Sprung Bad! A Million Pieces of Shit update

Tuesday 10 January 2006

Heh. Just two days ago in my little rant about publishers no longer caring about literary quality, so long as they can lure readers with promises of vicariously indulging in the more exotic aspects of the author’s purportedly exciting life, I mentioned Exile writer John Dolan calling bullshit on James Frey’s drug-addiction “memoir” A Million Pieces when it was published in 2003. Dolan had recently appealed to Exile readers to help dig up the dirt, or rather the lack of it, in Frey’s past.
Not surprisingly, Dolan is not the only reviewer who suspected that Frey was, at least, embellishing his history of drugs and prison time. Nor is it surprising that others have been more successful in finding out the truth about Frey, what with Dolan living in Moscow.
Stupid me, I didn’t search around on the web to find that on the same day I posted that item, The Smoking Gun published a lengthy examination of Frey’s self-claimed history of criminality and mayhem, and found it all to be either highly exaggerated, or completely fabricated.
The New York Times (use Bugmenot to get around registration) is now covering the story of Frey’s fakery, which has so far scored him millions in book sales and movie deals, largely thanks to the golden endorsement of Oprah’s Book Club (“a gut-wrenching memoir that is raw and it’s so real”). The book is the perfect vehicle for Oprah’s club: a melodramatic confection of squalid thrills, the terrible drugs (inevitably addictive), all topped off with a smug little redemption fable. A lucrative redemption fable.
Of particular interest in the Times story are the following quotes:

Mr. Frey said that he had provided extensive documentation of his account of events in “A Million Little Pieces” to lawyers at Random House Inc., the parent of Doubleday and Anchor Books, which published the paperback edition, and to lawyers at Harpo, the production company owned by Ms. Winfrey.

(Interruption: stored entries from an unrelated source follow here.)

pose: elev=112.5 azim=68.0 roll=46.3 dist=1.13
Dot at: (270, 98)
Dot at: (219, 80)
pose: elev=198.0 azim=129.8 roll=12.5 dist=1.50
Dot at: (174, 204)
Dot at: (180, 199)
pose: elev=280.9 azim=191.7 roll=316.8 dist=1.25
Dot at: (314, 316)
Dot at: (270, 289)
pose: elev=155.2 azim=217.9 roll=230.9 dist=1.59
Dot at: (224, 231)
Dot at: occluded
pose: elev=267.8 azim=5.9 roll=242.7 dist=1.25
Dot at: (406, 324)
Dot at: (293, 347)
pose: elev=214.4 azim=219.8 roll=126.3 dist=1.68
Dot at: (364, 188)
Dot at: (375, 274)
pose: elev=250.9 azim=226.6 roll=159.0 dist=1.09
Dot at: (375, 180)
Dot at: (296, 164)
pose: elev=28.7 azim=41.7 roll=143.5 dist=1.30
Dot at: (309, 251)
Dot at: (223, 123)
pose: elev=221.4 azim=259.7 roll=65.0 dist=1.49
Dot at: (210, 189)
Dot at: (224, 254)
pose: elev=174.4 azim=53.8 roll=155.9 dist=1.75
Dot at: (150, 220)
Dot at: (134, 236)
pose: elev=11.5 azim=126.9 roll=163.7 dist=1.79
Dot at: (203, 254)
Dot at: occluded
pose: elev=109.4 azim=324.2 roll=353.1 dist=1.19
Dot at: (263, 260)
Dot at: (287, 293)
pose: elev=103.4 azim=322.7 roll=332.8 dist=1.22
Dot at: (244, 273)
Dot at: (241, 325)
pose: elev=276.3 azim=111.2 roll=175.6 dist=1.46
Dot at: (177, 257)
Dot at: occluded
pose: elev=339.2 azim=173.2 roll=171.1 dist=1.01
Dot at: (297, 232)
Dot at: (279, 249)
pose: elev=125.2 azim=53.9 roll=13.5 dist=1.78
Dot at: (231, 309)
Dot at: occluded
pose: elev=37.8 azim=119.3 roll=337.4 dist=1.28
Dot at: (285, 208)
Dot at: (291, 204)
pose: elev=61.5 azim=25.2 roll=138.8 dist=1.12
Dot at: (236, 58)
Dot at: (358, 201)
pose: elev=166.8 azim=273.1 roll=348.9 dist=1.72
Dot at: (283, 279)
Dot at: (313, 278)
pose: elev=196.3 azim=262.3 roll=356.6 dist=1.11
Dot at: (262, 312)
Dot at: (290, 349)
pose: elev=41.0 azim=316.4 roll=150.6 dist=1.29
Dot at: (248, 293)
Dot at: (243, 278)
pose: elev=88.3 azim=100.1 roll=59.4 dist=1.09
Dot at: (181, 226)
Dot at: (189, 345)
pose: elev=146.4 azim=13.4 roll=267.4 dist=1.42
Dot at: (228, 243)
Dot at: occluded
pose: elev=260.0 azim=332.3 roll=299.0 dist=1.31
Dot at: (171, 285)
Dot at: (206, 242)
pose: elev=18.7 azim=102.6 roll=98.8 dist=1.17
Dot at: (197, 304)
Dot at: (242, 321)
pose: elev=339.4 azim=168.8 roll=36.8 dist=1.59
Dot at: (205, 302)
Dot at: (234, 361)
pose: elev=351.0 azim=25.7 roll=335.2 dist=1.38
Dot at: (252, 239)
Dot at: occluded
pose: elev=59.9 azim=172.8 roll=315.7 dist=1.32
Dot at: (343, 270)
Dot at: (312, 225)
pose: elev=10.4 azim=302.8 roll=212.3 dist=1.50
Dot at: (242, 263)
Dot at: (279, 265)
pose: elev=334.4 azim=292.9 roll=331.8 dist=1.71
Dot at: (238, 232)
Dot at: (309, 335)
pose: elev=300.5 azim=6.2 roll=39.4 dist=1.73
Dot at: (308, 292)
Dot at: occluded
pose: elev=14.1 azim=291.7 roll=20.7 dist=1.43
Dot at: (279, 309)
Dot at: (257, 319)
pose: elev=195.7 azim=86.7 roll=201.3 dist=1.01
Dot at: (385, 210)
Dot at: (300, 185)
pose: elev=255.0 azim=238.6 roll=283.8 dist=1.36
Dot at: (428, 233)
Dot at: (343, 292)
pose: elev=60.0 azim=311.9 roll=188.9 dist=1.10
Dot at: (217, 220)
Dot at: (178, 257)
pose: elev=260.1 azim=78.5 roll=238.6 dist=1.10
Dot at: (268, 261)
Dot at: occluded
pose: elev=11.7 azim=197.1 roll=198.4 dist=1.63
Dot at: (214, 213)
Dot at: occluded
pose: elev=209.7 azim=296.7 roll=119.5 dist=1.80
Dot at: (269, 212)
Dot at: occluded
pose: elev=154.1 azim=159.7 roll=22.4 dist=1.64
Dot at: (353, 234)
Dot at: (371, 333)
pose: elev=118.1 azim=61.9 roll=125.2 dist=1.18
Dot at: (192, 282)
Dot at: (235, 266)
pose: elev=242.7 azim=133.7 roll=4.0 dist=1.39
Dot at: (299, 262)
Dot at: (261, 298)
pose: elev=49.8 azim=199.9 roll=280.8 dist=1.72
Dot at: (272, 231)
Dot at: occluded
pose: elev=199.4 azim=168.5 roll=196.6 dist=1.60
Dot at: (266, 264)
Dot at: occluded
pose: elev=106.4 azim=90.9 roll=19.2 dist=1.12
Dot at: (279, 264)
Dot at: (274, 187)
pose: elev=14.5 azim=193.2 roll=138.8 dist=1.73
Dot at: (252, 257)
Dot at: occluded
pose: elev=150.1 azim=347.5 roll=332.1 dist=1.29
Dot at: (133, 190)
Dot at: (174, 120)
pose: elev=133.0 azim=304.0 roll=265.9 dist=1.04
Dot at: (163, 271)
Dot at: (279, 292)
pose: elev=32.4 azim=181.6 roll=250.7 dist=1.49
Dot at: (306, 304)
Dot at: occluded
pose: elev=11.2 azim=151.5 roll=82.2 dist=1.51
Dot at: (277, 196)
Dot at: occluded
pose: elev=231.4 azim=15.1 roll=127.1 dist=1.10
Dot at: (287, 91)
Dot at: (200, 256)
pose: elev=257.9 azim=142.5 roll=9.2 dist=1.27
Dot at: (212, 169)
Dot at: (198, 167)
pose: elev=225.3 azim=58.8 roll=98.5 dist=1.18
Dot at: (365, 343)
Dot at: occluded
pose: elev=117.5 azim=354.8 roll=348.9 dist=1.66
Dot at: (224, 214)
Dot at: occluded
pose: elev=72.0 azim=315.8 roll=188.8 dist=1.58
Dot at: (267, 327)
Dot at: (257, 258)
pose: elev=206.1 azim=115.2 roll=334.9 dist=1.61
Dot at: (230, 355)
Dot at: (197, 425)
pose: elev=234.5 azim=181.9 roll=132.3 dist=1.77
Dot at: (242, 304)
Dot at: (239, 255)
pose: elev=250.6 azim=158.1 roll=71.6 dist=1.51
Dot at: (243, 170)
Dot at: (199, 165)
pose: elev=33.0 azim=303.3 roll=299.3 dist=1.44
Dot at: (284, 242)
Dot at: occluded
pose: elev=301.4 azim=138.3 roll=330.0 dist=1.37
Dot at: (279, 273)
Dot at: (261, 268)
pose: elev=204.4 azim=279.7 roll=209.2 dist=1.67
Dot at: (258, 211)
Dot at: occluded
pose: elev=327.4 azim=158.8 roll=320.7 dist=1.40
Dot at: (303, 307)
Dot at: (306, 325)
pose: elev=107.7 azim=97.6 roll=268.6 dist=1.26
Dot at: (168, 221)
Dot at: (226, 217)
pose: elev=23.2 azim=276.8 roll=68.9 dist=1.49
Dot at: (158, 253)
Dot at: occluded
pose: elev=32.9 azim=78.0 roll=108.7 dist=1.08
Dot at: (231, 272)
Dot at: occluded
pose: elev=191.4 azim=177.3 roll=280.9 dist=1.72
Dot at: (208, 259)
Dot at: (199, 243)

What? You have to have your credentials checked by a roomful of lawyers before Oprah will publicly admit to liking your book?
And, I wish I could have quoted this on Sunday to save me the trouble:
The discrepancies and Mr. Frey’s reported admissions of falsifying details of his life raise questions about the publishing industry’s increasing reliance on nonfiction memoirs as a fast track to the best-seller list.